# Three Circles in a Triangle: A Solution

In my last post, I posed the problem of showing that if triangles $ABC$ and $PQR$ (as shown in the diagram below) are similar, then $\Delta ABC$ is equilateral.

We will solve this problem in two steps:

1. Show that the three circles all have the same radius.
2. Use the fact that the radiuses are equal to show that $\Delta ABC$ is equilateral.

Let’s start with the first step of showing that the radiuses are equal. It will help if we draw in some radiuses, so let’s draw the radius of each circle to each triangle side.

Since the circles are tangent to the sides of the triangle, each of the six radiuses drawn form a right angle with the side it meets. As long as we’re labeling angles, we should probably also mark the fact that $\angle BAC=\angle QPR$, $\angle ABC=\angle PQR$, and $\angle ACB=\angle PRQ$ since $\Delta ABC$ and $\Delta PQR$ are similar.

The radiuses we drew in created some quadrilaterals. Consider quadrilateral $AX_1PZ_2$, for example. We know that the angle sum in a quadrilateral is $360^{\circ}$, and this particular quadrilateral has two $90^{\circ}$-angles. Therefore, the measure of $\angle X_1PZ_2$ is $180^{\circ}$ minus the measure of $\angle X_1AZ_2$. In other words, $\angle X_1PZ_2$ and $\angle X_1AZ_2$ are supplementary angles. The same logic shows us that $\angle Y_1QX_2$ is supplementary to $\angle Y_1BX_2$ and that $\angle Y_2RZ_1$ is supplementary to $\angle Y_2CZ_1$. We mark the supplementary angles on our diagram.

The four angles around point $P$ add up to a full rotation, or $360^{\circ}$. The two marked angles are supplementary, so the remaining two angles, $\angle RPZ_2$ and $\angle QPX_1$, also add up to $180^{\circ}$; we mark them as supplementary.

Now look at quadrilateral $PQX_2x_1$. Its angle sum is $360^{\circ}$, and since it has right angles at $X_1$ and $X_2$, its angles at $P$ and $Q$ must be supplementary. But then we can repeat our last two lines of thought around the triangle: the angles $\angle PQX_2$ and $\angle RQY_1$ are supplementary due to the angle sum around point $Q$, then $\angle QRY_2$ is supplementary to $\angle RQY_1$ because of the angle sum in quadrilateral $QRY_2Y_1$, and finally $\angle Z_1RP$ is supplementary to $\angle Y_2RQ$ as a result of the angle sum around point $R$ being $360^{\circ}$.

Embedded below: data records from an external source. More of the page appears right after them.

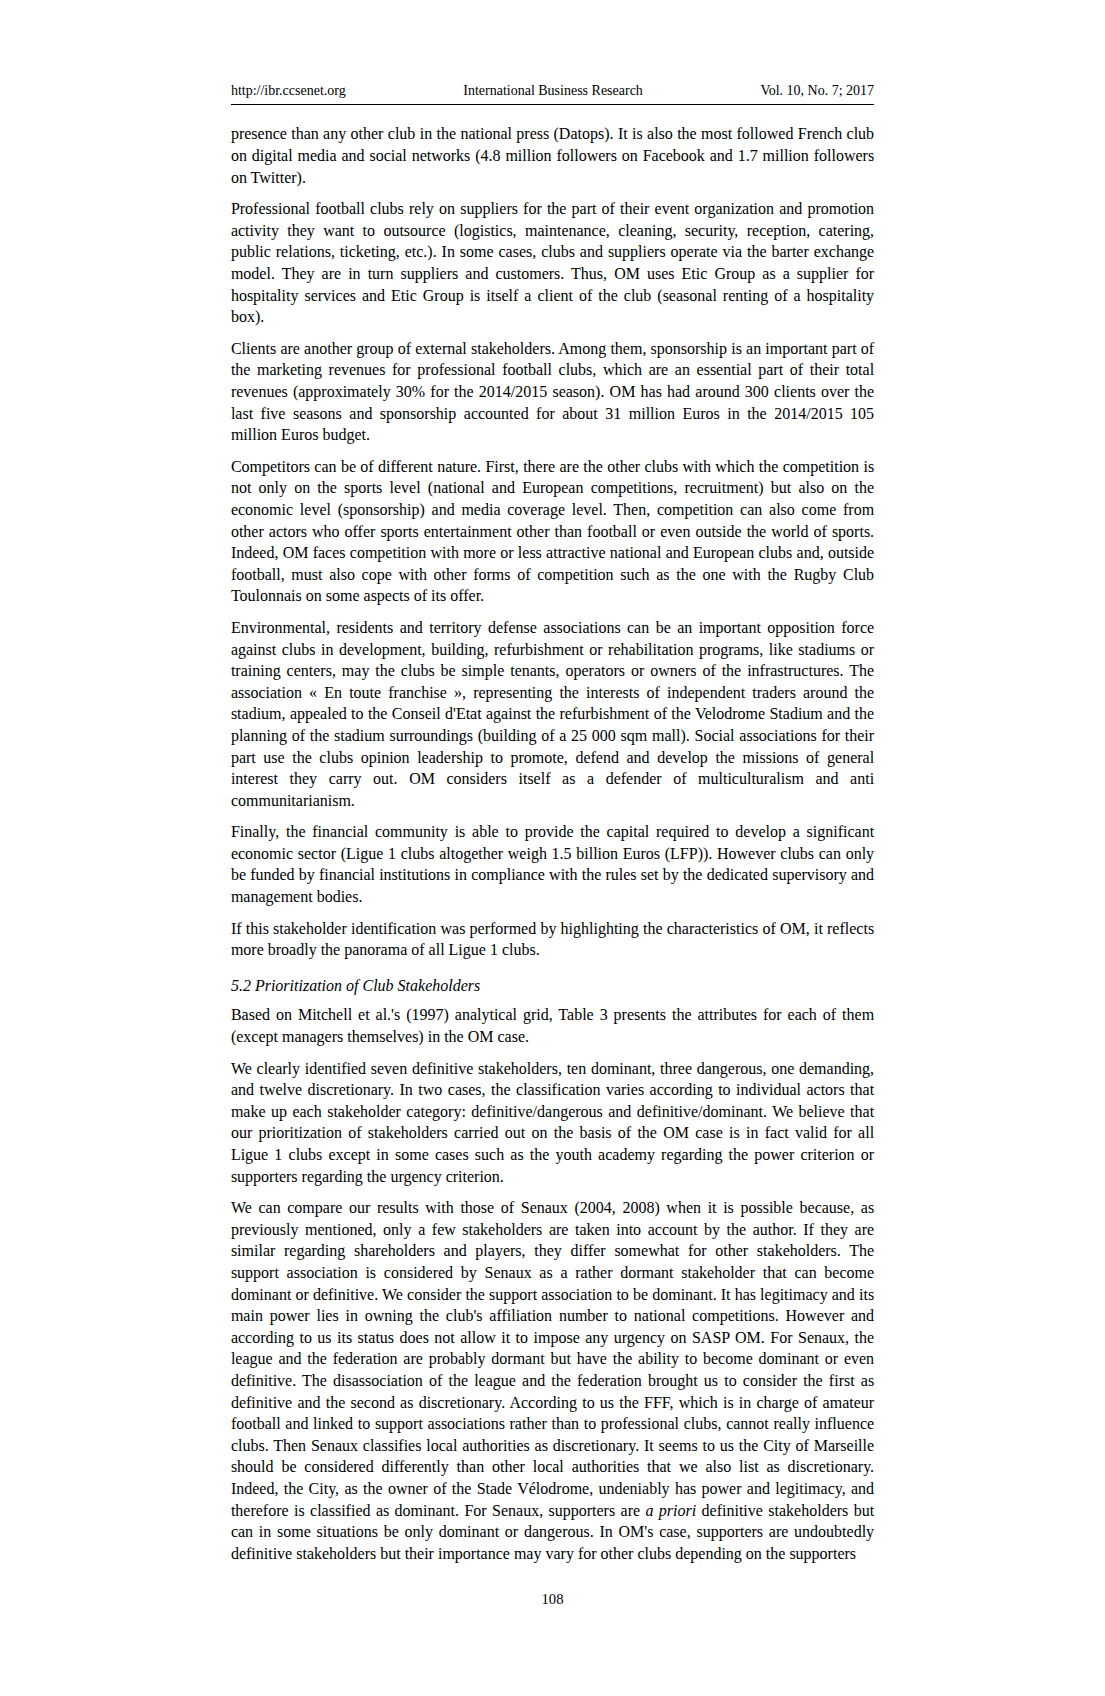http://ibr.ccsenet.org
International Business Research
Vol. 10, No. 7; 2017
presence than any other club in the national press (Datops). It is also the most followed French club on digital media and social networks (4.8 million followers on Facebook and 1.7 million followers on Twitter).
Professional football clubs rely on suppliers for the part of their event organization and promotion activity they want to outsource (logistics, maintenance, cleaning, security, reception, catering, public relations, ticketing, etc.). In some cases, clubs and suppliers operate via the barter exchange model. They are in turn suppliers and customers. Thus, OM uses Etic Group as a supplier for hospitality services and Etic Group is itself a client of the club (seasonal renting of a hospitality box).
Clients are another group of external stakeholders. Among them, sponsorship is an important part of the marketing revenues for professional football clubs, which are an essential part of their total revenues (approximately 30% for the 2014/2015 season). OM has had around 300 clients over the last five seasons and sponsorship accounted for about 31 million Euros in the 2014/2015 105 million Euros budget.
Competitors can be of different nature. First, there are the other clubs with which the competition is not only on the sports level (national and European competitions, recruitment) but also on the economic level (sponsorship) and media coverage level. Then, competition can also come from other actors who offer sports entertainment other than football or even outside the world of sports. Indeed, OM faces competition with more or less attractive national and European clubs and, outside football, must also cope with other forms of competition such as the one with the Rugby Club Toulonnais on some aspects of its offer.
Environmental, residents and territory defense associations can be an important opposition force against clubs in development, building, refurbishment or rehabilitation programs, like stadiums or training centers, may the clubs be simple tenants, operators or owners of the infrastructures. The association « En toute franchise », representing the interests of independent traders around the stadium, appealed to the Conseil d'Etat against the refurbishment of the Velodrome Stadium and the planning of the stadium surroundings (building of a 25 000 sqm mall). Social associations for their part use the clubs opinion leadership to promote, defend and develop the missions of general interest they carry out. OM considers itself as a defender of multiculturalism and anti communitarianism.
Finally, the financial community is able to provide the capital required to develop a significant economic sector (Ligue 1 clubs altogether weigh 1.5 billion Euros (LFP)). However clubs can only be funded by financial institutions in compliance with the rules set by the dedicated supervisory and management bodies.
If this stakeholder identification was performed by highlighting the characteristics of OM, it reflects more broadly the panorama of all Ligue 1 clubs.
5.2 Prioritization of Club Stakeholders
Based on Mitchell et al.'s (1997) analytical grid, Table 3 presents the attributes for each of them (except managers themselves) in the OM case.
We clearly identified seven definitive stakeholders, ten dominant, three dangerous, one demanding, and twelve discretionary. In two cases, the classification varies according to individual actors that make up each stakeholder category: definitive/dangerous and definitive/dominant. We believe that our prioritization of stakeholders carried out on the basis of the OM case is in fact valid for all Ligue 1 clubs except in some cases such as the youth academy regarding the power criterion or supporters regarding the urgency criterion.
We can compare our results with those of Senaux (2004, 2008) when it is possible because, as previously mentioned, only a few stakeholders are taken into account by the author. If they are similar regarding shareholders and players, they differ somewhat for other stakeholders. The support association is considered by Senaux as a rather dormant stakeholder that can become dominant or definitive. We consider the support association to be dominant. It has legitimacy and its main power lies in owning the club's affiliation number to national competitions. However and according to us its status does not allow it to impose any urgency on SASP OM. For Senaux, the league and the federation are probably dormant but have the ability to become dominant or even definitive. The disassociation of the league and the federation brought us to consider the first as definitive and the second as discretionary. According to us the FFF, which is in charge of amateur football and linked to support associations rather than to professional clubs, cannot really influence clubs. Then Senaux classifies local authorities as discretionary. It seems to us the City of Marseille should be considered differently than other local authorities that we also list as discretionary. Indeed, the City, as the owner of the Stade Vélodrome, undeniably has power and legitimacy, and therefore is classified as dominant. For Senaux, supporters are a priori definitive stakeholders but can in some situations be only dominant or dangerous. In OM's case, supporters are undoubtedly definitive stakeholders but their importance may vary for other clubs depending on the supporters
108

With our diagram set up, we are finally ready to show that the radiuses of the three circles are equal. Suppose that one radius is shorter than another, say $PX_1<QX_2$. Then, because the red angles in quadrilateral $PQX_2X_1$ match those of $QRY_2Y_1$, it must be the case that $QY_1<RY_2$ (since the side touching the solid red angle must be the short one). By the same logic in quadrilateral $RPZ_2Z_1$, we would have that $RZ_1<PZ_2$. But those inequalities lead to the impossible conclusion that $$\text{(radius of circle }P) < \text{(radius of circle }Q) <\text{(radius of circle }R) <\text{(radius of circle }P) .$$ Since the initial radius cannot be less than itself, it could not have been the case that one radius was shorter than another. Therefore, all radiuses are equal.

Knowing that the radiuses are equal, we proceed to Step 2. Each side of $\Delta PQR$ is made up of two radiuses, and since the radiuses are all equal, each side of $\Delta PQR$ has the same length. Therefore, $\Delta PQR$ is equilateral, and so $\Delta ABC$, which is similar to it, is equilateral as well.